Scan the entries below for the word "постои" and copy every line where it turns up.

═══ STUDY MATERIAL

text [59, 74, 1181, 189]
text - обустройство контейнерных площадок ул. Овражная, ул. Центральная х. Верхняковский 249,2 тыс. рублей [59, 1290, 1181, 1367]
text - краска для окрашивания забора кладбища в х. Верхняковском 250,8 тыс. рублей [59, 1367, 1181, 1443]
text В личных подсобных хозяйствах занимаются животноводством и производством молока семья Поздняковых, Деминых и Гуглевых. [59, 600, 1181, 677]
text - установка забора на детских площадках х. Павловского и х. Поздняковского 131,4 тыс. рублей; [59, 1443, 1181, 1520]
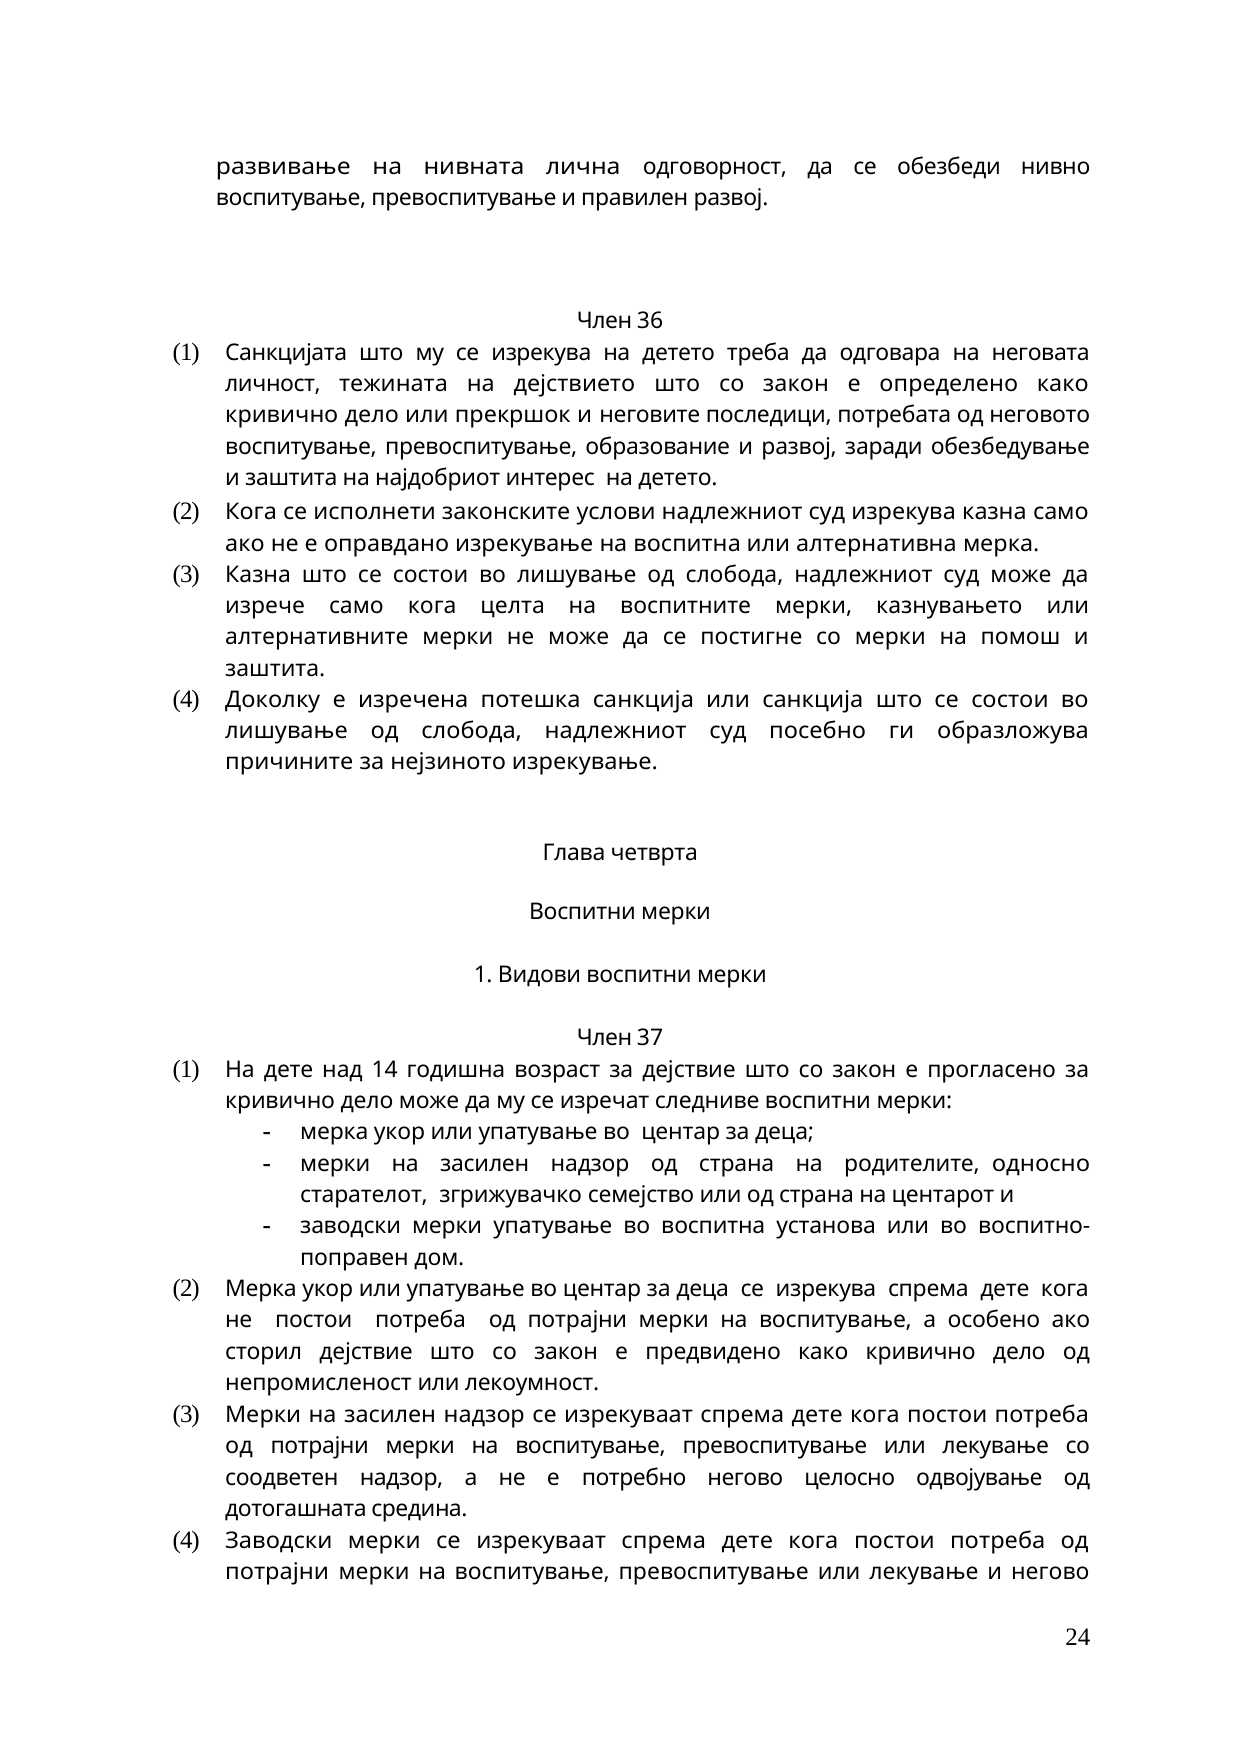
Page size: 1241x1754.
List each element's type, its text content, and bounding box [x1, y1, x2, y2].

list Мерка укор или упатување во центар за деца се изрекува спрема дете кога не постои потреба од потрајни мерки на воспитување, а особено ако сторил дејствие што со закон е предвидено како кривично дело од непромисленост или лекоумност. [172, 1272, 1090, 1397]
list Кога се исполнети законските услови надлежниот суд изрекува казна само ако не е оправдано изрекување на воспитна или алтернативна мерка. [172, 495, 1090, 558]
list Санкцијата што му се изрекува на детето треба да одговара на неговата личност, тежината на дејствието што со закон е определено како кривично дело или прекршок и неговите последици, потребата од неговото воспитување, превоспитување, образование и развој, заради обезбедување и заштита на најдобриот интерес на детето. [172, 336, 1090, 492]
text 1. Видови воспитни мерки [150, 958, 1090, 989]
list мерка укор или упатување во центар за деца; [262, 1115, 1090, 1146]
list мерки на засилен надзор од страна на родителите, односно старателот, згрижувачко семејство или од страна на центарот и [262, 1147, 1090, 1209]
list заводски мерки упатување во воспитна установа или во воспитно-поправен дом. [262, 1209, 1090, 1272]
list Казна што се состои во лишување од слобода, надлежниот суд може да изрече само кога целта на воспитните мерки, казнувањето или алтернативните мерки не може да се постигне со мерки на помош и заштита. [172, 558, 1090, 683]
list Доколку е изречена потешка санкција или санкција што се состои во лишување од слобода, надлежниот суд посебно ги образложува причините за нејзиното изрекување. [172, 683, 1090, 776]
text Воспитни мерки [150, 895, 1090, 926]
text Член 37 [150, 1021, 1090, 1053]
text Член 36 [150, 304, 1090, 335]
list Мерки на засилен надзор се изрекуваат спрема дете кога постои потреба од потрајни мерки на воспитување, превоспитување или лекување со соодветен надзор, а не е потребно негово целосно одвојување од дотогашната средина. [172, 1398, 1090, 1523]
text Глава четврта [150, 836, 1090, 867]
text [216, 150, 1090, 212]
list На дете над 14 годишна возраст за дејствие што со закон е прогласено за кривично дело може да му се изречат следниве воспитни мерки: [172, 1053, 1090, 1115]
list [172, 1524, 1090, 1586]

══════

▶ EXERCISE SOLUTION:
list Мерка укор или упатување во центар за деца се изрекува спрема дете кога не постои потреба од потрајни мерки на воспитување, а особено ако сторил дејствие што со закон е предвидено како кривично дело од непромисленост или лекоумност. [172, 1272, 1090, 1397]
list Мерки на засилен надзор се изрекуваат спрема дете кога постои потреба од потрајни мерки на воспитување, превоспитување или лекување со соодветен надзор, а не е потребно негово целосно одвојување од дотогашната средина. [172, 1398, 1090, 1523]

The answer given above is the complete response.